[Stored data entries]

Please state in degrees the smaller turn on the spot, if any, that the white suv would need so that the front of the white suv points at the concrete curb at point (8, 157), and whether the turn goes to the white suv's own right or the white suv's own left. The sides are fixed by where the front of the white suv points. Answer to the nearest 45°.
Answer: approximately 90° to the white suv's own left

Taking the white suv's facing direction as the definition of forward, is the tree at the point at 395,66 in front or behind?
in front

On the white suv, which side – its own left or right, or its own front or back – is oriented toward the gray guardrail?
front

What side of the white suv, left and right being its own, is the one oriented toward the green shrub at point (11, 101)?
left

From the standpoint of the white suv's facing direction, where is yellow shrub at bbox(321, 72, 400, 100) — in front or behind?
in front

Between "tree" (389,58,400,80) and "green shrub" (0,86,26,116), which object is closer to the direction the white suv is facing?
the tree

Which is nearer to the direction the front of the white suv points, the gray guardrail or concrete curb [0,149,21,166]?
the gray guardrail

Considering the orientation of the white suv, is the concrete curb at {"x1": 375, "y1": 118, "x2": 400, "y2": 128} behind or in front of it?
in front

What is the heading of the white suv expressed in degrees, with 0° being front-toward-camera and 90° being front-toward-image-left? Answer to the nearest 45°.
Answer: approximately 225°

= TASK GOAL =
Return every one of the rows above word for word, with no changes.

= ANSWER =
Please state in degrees the smaller turn on the spot, if any, that the white suv would need so that the front of the white suv points at the concrete curb at point (8, 157), and whether the turn goes to the white suv's own right or the white suv's own left. The sides are fixed by where the front of the white suv points. Answer to the nearest 45°.
Answer: approximately 90° to the white suv's own left

Taking the white suv's facing direction as the definition of forward, is the tree at the point at 395,66 in front or behind?
in front

On the white suv, which side – its own left or right, or its own front or back – is oriented toward the gray guardrail?
front

What side of the white suv, left and right being its own, is the one oriented toward the green shrub at point (11, 101)?
left

From the standpoint of the white suv's facing direction, where is yellow shrub at bbox(321, 72, 400, 100) — in front or behind?
in front

Between "tree" (389,58,400,80) and "green shrub" (0,86,26,116), which object is closer to the direction the white suv is facing?
the tree

Which is nearer to the direction the front of the white suv points, the gray guardrail or concrete curb [0,149,21,166]?
the gray guardrail

Considering the orientation of the white suv, is the concrete curb at {"x1": 375, "y1": 118, "x2": 400, "y2": 128} behind or in front of it?
in front

What is the heading of the white suv expressed in degrees, with 0° being front-toward-camera and 90° being front-toward-image-left? Answer to the nearest 45°.
Answer: approximately 225°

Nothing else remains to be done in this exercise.